▶ **Challenge**:
Answer these three questions using the page on finding real estate investors:
1. What kind of investment does the opening paragraph call real estate?
2. Under "Draw Your Real Estate Investment Business Plan," what should you think of yourself as?
3. Under "Approach Your Bank/Credit Unions," what can the lender start if you fail to repay within the agreed timeframe?

▶ **Page**:
Are you planning to raise capital for your real estate investments? That’s a smart move. Real estate is a capital-intensive investment. Instead of stepping away when you’re unable to self-fund, you’ve made a bold decision to reach out to investors. Unfortunately, finding real estate investors isn’t as easy as finding a rental property to buy. You must be well-prepared and know exactly where to go looking for them. You’ve come to the right place for help, though. Continue reading to learn how to find real estate investors and raise the capital you need to supercharge your real estate portfolio.
Draw Your Real Estate Investment Business Plan
If you show up in an investor’s office and ask for $100,000 (or whatever amount) to invest in real estate, they’ll want to know about your strategy. If you don’t have any, nobody is going to trust you with their money. Remember, investors want to safeguard their capital in addition to angling for good returns. As such, think of yourself as a startup founder looking for investors. Just as founders must have a detailed business plan, so you must have a real estate investing business plan. The plan fleshes out the investments you’ve made so far, as well as where you want to invest. If you already have a couple of rental units, your plan could focus on expanding your residential real estate portfolio. You could also branch out into commercial real estate, industrial real estate, raw land, and/or real estate investment trusts. You should also be able to articulate your strategy. Know your numbers. If an investor asks you about the rate of return over a certain period, you should be able to give a clear, well-thought-out answer.
Approach Your Bank/Credit Unions
Banks and credit unions aren’t what you’d typically call a real estate investor, but they’re a major source of capital for many real estate ventures. If you have built a financial relationship with a retail bank or a credit union, there’s a good chance they’ll consider your request for real estate funding. That’s because they already have products that are tailored to people like you. If you already have a home loan, for example, you can think of your lender as a real estate investor. You can go in for a conventional mortgage and use the property you’ll buy as a rental. A big downside of taking money from a bank or credit union is you’ll have to pay it back within the agreed timeframe. If you fail to do so, the lender can start a foreclosure process, which will result in you losing the property. Although banks and credit unions are reliable partners when you meet their requirements for lending, they’re not going to keep lending to you every time you want to invest in a property. If you’ve applied for a second or third mortgage without any success, it’s time to spread your wings and find other investors.

▶ **Given records**:
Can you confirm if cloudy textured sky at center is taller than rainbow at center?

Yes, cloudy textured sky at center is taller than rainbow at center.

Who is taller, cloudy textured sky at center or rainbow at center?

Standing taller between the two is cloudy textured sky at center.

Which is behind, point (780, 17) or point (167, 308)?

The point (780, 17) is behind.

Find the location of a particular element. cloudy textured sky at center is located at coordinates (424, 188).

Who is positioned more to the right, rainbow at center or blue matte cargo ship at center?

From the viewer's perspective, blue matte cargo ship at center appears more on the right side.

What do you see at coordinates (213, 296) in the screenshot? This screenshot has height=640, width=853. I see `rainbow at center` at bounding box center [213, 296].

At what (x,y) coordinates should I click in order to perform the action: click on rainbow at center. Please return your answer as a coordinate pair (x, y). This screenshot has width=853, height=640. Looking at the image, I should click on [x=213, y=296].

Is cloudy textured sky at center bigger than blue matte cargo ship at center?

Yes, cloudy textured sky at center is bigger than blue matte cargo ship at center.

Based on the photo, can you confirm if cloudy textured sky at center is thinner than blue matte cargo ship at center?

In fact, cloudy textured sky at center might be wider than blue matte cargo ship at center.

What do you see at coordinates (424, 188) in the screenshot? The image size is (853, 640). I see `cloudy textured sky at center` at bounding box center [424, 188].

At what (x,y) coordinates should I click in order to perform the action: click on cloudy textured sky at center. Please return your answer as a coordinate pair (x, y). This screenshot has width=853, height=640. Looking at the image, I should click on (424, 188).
--
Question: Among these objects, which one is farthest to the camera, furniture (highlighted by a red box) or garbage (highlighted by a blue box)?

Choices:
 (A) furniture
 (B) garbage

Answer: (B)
...
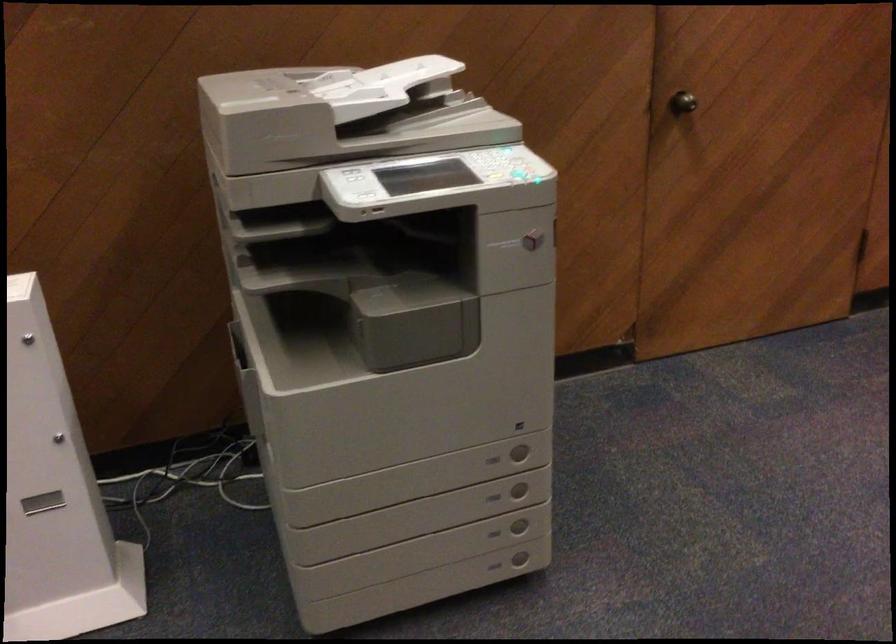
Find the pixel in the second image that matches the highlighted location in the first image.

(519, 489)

▶ **Final result**:
1. A capital-intensive investment.
2. A startup founder looking for investors.
3. A foreclosure process, which will result in losing the property.